Monday, December 14, 2015

Lydia Stone: "Dear Chuck Wendig: I need someone to impress me"

Dear Chuck Wendig: I need someone to impress me
By
Lydia Stone

            Honestly, I haven’t read fiction in a while. I spent most of high school deciphering textbooks and binge-watching movies with special effects. This fall, in my Speculative Fiction class, I finally read again, mostly science fiction and fantasy, realizing that what troubled and still troubles me are the stereotypes and predictability of novels. I want books to shock me into rereading a page or ambush me with something I didn’t know about myself, ya know, impress me.

            For example, much of fantasy fiction is like an elaborate mad lib: ______[ hero] starts out humbly, valiantly battles ________[trolls/dragons/orcs], falls in love with _______ [the beautiful], saves _______ [world]. This may be a consequence of the economic aspect of fantasy, as this algorithm often brings in publications and cash. This fantasy stereotype may also be a product of consumer taste. I admit, such familiarity offers a form of comfort to readers. I felt such coziness while reading Diana Wynne Jones’ Howl’s Moving Castle, a fantasy novel of a girl being cursed by a witch and venturing to a wizard’s castle for help. However, along with this comfort came predictability, and I consequently never had any exciting thrills or revelation moments. Although the story had everything a fantasy fiction is “supposed” to have, I could only bring myself to like the book, not love it.
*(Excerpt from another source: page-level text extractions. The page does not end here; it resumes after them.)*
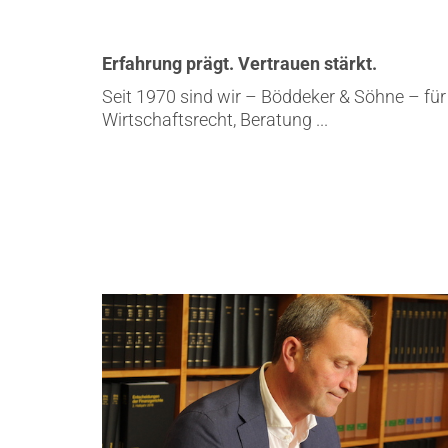
Erfahrung prägt. Vertrauen stärkt.
Seit 1970 sind wir – Böddeker & Söhne – für
Wirtschaftsrecht, Beratung ...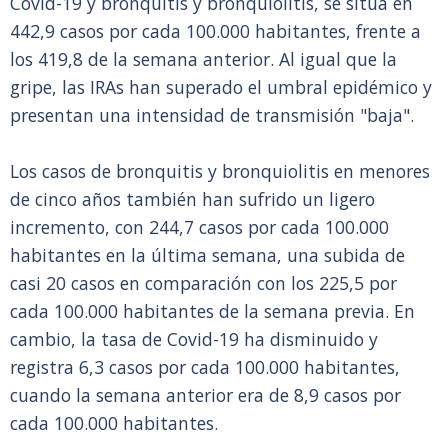
Covid-19 y bronquitis y bronquiolitis, se sitúa en
442,9 casos por cada 100.000 habitantes, frente a
los 419,8 de la semana anterior. Al igual que la
gripe, las IRAs han superado el umbral epidémico y
presentan una intensidad de transmisión "baja".
Los casos de bronquitis y bronquiolitis en menores
de cinco años también han sufrido un ligero
incremento, con 244,7 casos por cada 100.000
habitantes en la última semana, una subida de
casi 20 casos en comparación con los 225,5 por
cada 100.000 habitantes de la semana previa. En
cambio, la tasa de Covid-19 ha disminuido y
registra 6,3 casos por cada 100.000 habitantes,
cuando la semana anterior era de 8,9 casos por
cada 100.000 habitantes.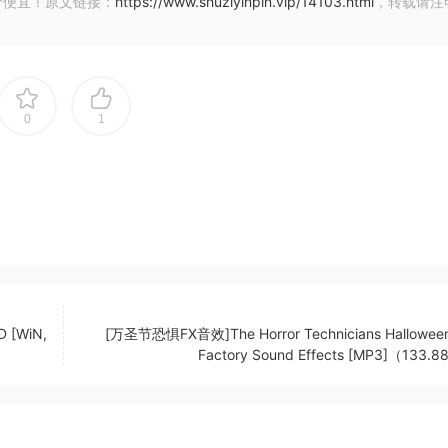
价便宜！原文链接：
https://www.shuziyinpin.vip/14103.html
，转载请注
0
1
 [WiN,
[万圣节恐惧FX音效]The Horror Technicians Halloween
Factory Sound Effects [MP3]（133.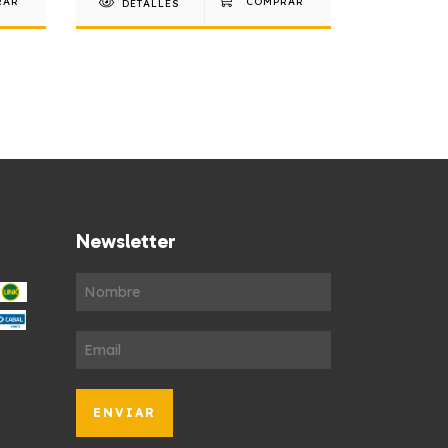
DETALLES
DETAL
Newsletter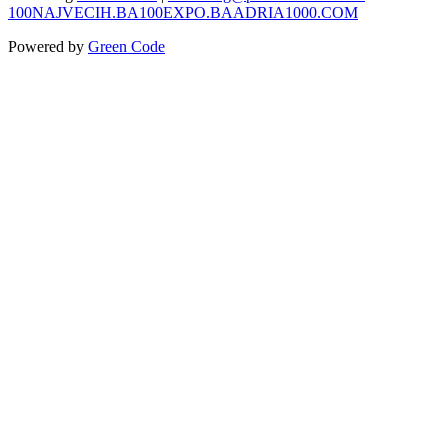
100NAJVECIH.BA
100EXPO.BA
ADRIA1000.COM
Powered by
Green Code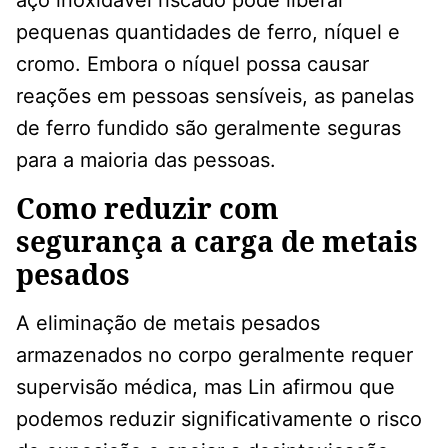
aço inoxidável riscado pode liberar
pequenas quantidades de ferro, níquel e
cromo. Embora o níquel possa causar
reações em pessoas sensíveis, as panelas
de ferro fundido são geralmente seguras
para a maioria das pessoas.
Como reduzir com
segurança a carga de metais
pesados
A eliminação de metais pesados ​​
armazenados no corpo geralmente requer
supervisão médica, mas Lin afirmou que
podemos reduzir significativamente o risco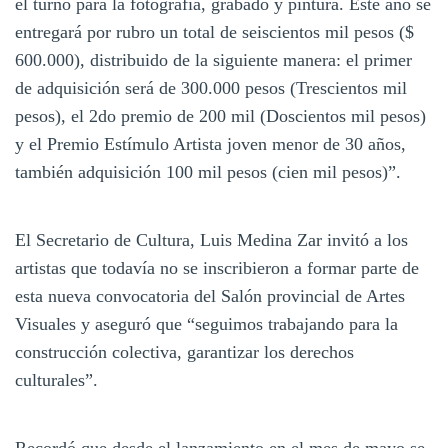
el turno para la fotografía, grabado y pintura. Este año se
entregará por rubro un total de seiscientos mil pesos ($
600.000), distribuido de la siguiente manera: el primer
de adquisición será de 300.000 pesos (Trescientos mil
pesos), el 2do premio de 200 mil (Doscientos mil pesos)
y el Premio Estímulo Artista joven menor de 30 años,
también adquisición 100 mil pesos (cien mil pesos)”.
El Secretario de Cultura, Luis Medina Zar invitó a los
artistas que todavía no se inscribieron a formar parte de
esta nueva convocatoria del Salón provincial de Artes
Visuales y aseguró que “seguimos trabajando para la
construcción colectiva, garantizar los derechos
culturales”.
Recordó que desde el lanzamiento en el mes de mayo se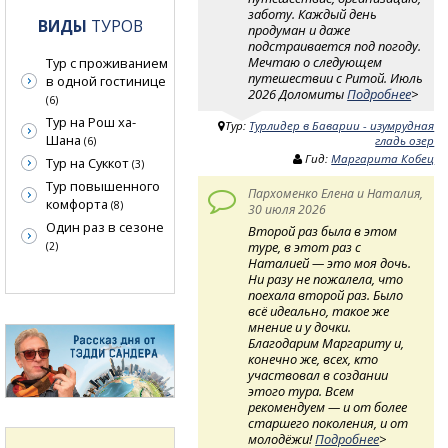
заботу. Каждый день
ВИДЫ
ТУРОВ
продуман и даже
подстраивается под погоду.
Мечтаю о следующем
Тур с проживанием
путешествии с Ритой. Июль
в одной гостинице
2026 Доломиты
Подробнее
>
(6)
Тур на Рош ха-
Тур:
Турлидер в Баварии - изумрудная
Шана
гладь озер
(6)
Гид:
Маргарита Кобец
Тур на Суккот
(3)
Тур повышенного
Пархоменко Елена и Наталия,
комфорта
(8)
30 июля 2026
Один раз в сезоне
Второй раз была в этом
туре, в этот раз с
(2)
Наталией — это моя дочь.
Ни разу не пожалела, что
поехала второй раз. Было
всё идеально, такое же
мнение и у дочки.
Благодарим Маргариту и,
конечно же, всех, кто
участвовал в создании
этого тура. Всем
рекомендуем — и от более
старшего поколения, и от
молодёжи!
Подробнее
>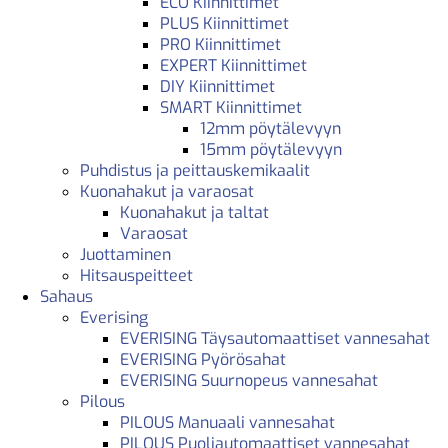
ECO Kiinnittimet
PLUS Kiinnittimet
PRO Kiinnittimet
EXPERT Kiinnittimet
DIY Kiinnittimet
SMART Kiinnittimet
12mm pöytälevyyn
15mm pöytälevyyn
Puhdistus ja peittauskemikaalit
Kuonahakut ja varaosat
Kuonahakut ja taltat
Varaosat
Juottaminen
Hitsauspeitteet
Sahaus
Everising
EVERISING Täysautomaattiset vannesahat
EVERISING Pyörösahat
EVERISING Suurnopeus vannesahat
Pilous
PILOUS Manuaali vannesahat
PILOUS Puoliautomaattiset vannesahat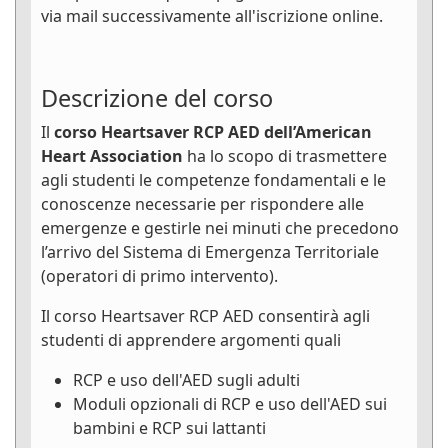
via mail successivamente all'iscrizione online.
Descrizione del corso
Il
corso Heartsaver RCP AED dell’American
Heart Association
ha lo scopo di trasmettere
agli studenti le competenze fondamentali e le
conoscenze necessarie per rispondere alle
emergenze e gestirle nei minuti che precedono
l’arrivo del Sistema di Emergenza Territoriale
(operatori di primo intervento).
Il corso Heartsaver RCP AED consentirà agli
studenti di apprendere argomenti quali
RCP e uso dell'AED sugli adulti
Moduli opzionali di RCP e uso dell'AED sui
bambini e RCP sui lattanti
What I ended up loving was Jo Walton’s Among Others, a novel written as the diary of a young girl, Mor, adjusting to life after her sister’s death. What really surprised and fascinated me was that although the book takes place in a magical world, the real magic of the story isn’t witches and pixie dust. In fact, the witches and pixie dust are just Mor’s initial way of explaining things she can’t understand. An outsider, Mor doesn’t believe that people can like her, thinking that the happy social events in her life are due to magic. However, as the novel progresses, increasingly more people join Mor’s life, and a different sort of magic (the real magic of Among Others) arises – friendship.

 I absolutely love (it’s genius) how Walton lures the reader in with an expectation of magical fairies and the classic hero’s journey, but ends up presenting an “unmagical” almost mundane life of a fifteen-year-old school girl reading books. But just when you think the fairies are just a red herring and Among Others is not actually fantasy, gotcha! Walton reveals that the book is magical, introducing the magic of friendship. In addition to highlighting such an underestimated form of magic, Walton’s method of bringing in the awesomeness of friendship is also incredibly not cliché.
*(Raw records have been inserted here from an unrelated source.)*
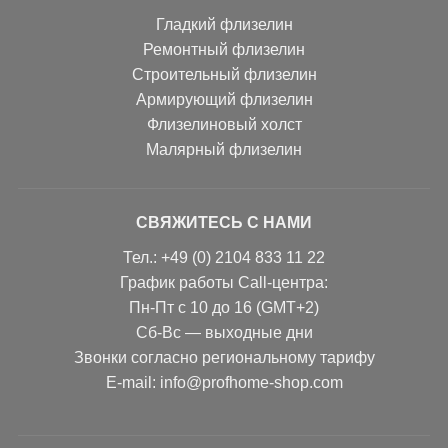
Гладкий флизелин
Ремонтный флизелин
Строительный флизелин
Армирующий флизелин
Флизелиновый холст
Малярный флизелин
СВЯЖИТЕСЬ С НАМИ
Тел.: +49 (0) 2104 833 11 22
График работы Call-центра:
Пн-Пт с 10 до 16 (GMT+2)
Сб-Вс — выходные дни
Звонки согласно региональному тарифу
Е-mail: info@profhome-shop.com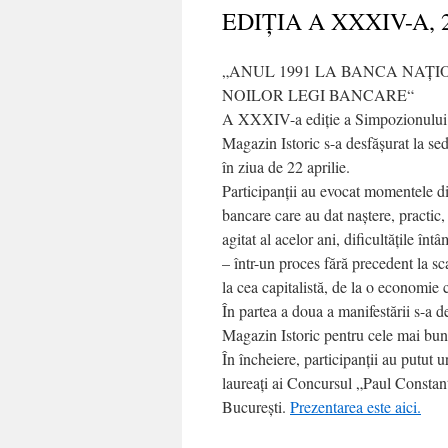
EDIŢIA A XXXIV-A, 
„ANUL 1991 LA BANCA NAȚI
NOILOR LEGI BANCARE“
A XXXIV-a ediţie a Simpozionului 
Magazin Istoric s-a desfăşurat la se
în ziua de 22 aprilie.
Participanții au evocat momentele di
bancare care au dat naştere, practi
agitat al acelor ani, dificultăţile înt
– într-un proces fără precedent la sca
la cea capitalistă, de la o economie 
În partea a doua a manifestării s-a 
Magazin Istoric pentru cele mai bune
În încheiere, participanţii au putut u
laureați ai Concursul „Paul Constan
București.
Prezentarea este aici.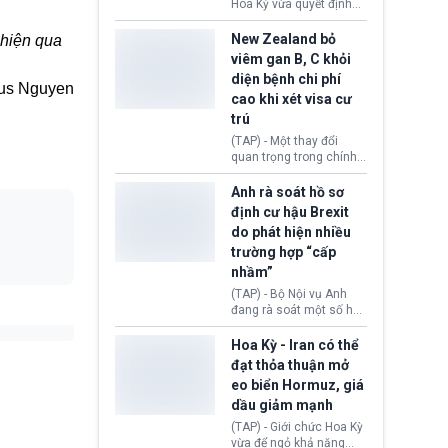
diễn ra sau phán quyết
Hoa Kỳ vừa quyết định
hồi tháng 2 bởi Tòa án
thu hồi thị thực (visa)
Tối cao Hoa Kỳ
của bà Maria Luiza
New Zealand bỏ
 hiện qua
(SCOTUS) khi tuyên bố,
Ribeiro Viotti - Đại sứ
viêm gan B, C khỏi
việc áp thuế diện rộng là
Brazil tại Washington.
diện bệnh chi phí
hoàn toàn bất hợp pháp.
Động thái trên diễn ra
us Nguyen
cao khi xét visa cư
trong bối cảnh tranh
chấp ngoại giao giữa
trú
chính quyền Tổng thống
(TAP) - Một thay đổi
Donald Trump và chính
quan trọng trong chính
phủ cánh tả Tổng thống
sách nhập cư của New
Brazil Luiz Inácio Lula
Zealand đang mở ra
Anh rà soát hồ sơ
da Silva đang leo thang
thêm cơ hội cho nhiều
định cư hậu Brexit
gay gắt.
người muốn định cư. Từ
do phát hiện nhiều
nay, người mắc viêm
trường hợp “cấp
gan B hoặc viêm gan C
sẽ không còn bị mặc
nhầm”
định không đáp ứng tiêu
(TAP) - Bộ Nội vụ Anh
chuẩn sức khỏe chỉ vì
đang rà soát một số hồ
chi phí điều trị khi nộp hồ
sơ thuộc Chương trình
sơ xin visa cư trú.
Định cư EU (EU
Hoa Kỳ - Iran có thể
Settlement Scheme -
đạt thỏa thuận mở
EUSS) sau khi xác định
eo biển Hormuz, giá
có trường hợp được cấp
dầu giảm mạnh
quy chế cư trú hậu
Brexit “do nhầm lẫn”.
(TAP) - Giới chức Hoa Kỳ
Động thái này làm dấy
vừa để ngỏ khả năng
Similar to fantasy, I’ve always considered science fiction to be the most annoyingly stereotypical genre. From Do Androids Dream of Electric Sheep? to Jurassic Park, it’s always the same old story/algorithm: humans want power + humans mess with science and build almighty science-y entity + entity kills humans + oops! our bad = science fiction. The “nerd genre” is also centered on scientific laws and technological terms that only coders understand and care about. However, “Cold Equations,” a short story of a young girl awaiting her death on a spaceship, completely caught me by surprise. Belonging to a genre so seemingly strict and scientific, “Cold Equations” unexpectedly and fascinatingly reveals a lot about human nature. It brings to light our anthropocentric outlook on life. As the girl Marilyn awaits her inevitable death, she is almost in denial that such a tragedy is happening to her. We humans have this “that would never happen to me” mindset every day. Yet, just as the rigid math and science of “Cold Equations” nullifies these statements for Marilyn, we realize that we aren’t immune either. The universe doesn’t tolerate excuses like “I just wanted to ___” and “I didn’t know.” No matter how much we wish it were true, we humans aren’t all innocent or the center of the universe. This cold truth is as unsettling as it is scary, really making the book heartbreaking and unforgettable.
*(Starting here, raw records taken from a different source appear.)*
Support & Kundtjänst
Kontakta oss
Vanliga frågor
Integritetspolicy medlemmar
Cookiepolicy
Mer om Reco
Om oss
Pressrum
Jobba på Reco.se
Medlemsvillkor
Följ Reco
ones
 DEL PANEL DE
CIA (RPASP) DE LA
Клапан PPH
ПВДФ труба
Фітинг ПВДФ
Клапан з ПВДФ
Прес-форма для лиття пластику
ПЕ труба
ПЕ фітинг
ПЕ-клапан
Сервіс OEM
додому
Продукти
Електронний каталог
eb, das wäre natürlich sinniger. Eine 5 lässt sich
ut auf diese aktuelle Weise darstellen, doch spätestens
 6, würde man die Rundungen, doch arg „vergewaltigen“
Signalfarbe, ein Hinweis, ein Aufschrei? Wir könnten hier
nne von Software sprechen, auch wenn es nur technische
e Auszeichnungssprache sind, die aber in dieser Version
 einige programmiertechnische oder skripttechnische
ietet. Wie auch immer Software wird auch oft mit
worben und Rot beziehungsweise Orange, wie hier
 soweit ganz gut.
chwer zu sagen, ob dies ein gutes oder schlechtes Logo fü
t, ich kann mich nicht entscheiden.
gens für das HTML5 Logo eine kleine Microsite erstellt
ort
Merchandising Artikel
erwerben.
We live in an age where we question whether you can actually be creative and new, while being ordinary is 100% attainable. But the ordinary is what troubles me in life, fiction, etc. What interests me is breaking the stereotypical bounds of genres, revealing fears too scary to be on paper, etc. So there it is. I know it’s a lot to ask for… but impress me.


1 comment:

  1. Lydia,

    I'll take a moment to put in a raw plug here and say if you pick up some of Chuck's novels, I think you'll find things that will surprise and impress you. That said, let's go back to what YOU wrote.

    I'm so charmed by your reaction to _Among Others_ and your direct throughline to how there are two kinds of "magic" operant in the text: magic of the type Mor gives us to expect, and magic that makes use realize that people, relationships, finding your karass, is a kind of magic we can too easily take for granted. It takes an experience like Mor, who doesn't seem to believe she can be loved, to realize that just being there for other people is pretty damned magical.

    Hm... We got pretty far from the idea of being disturbed by sf, huh? Perhaps just having our expectations disturbed is enough.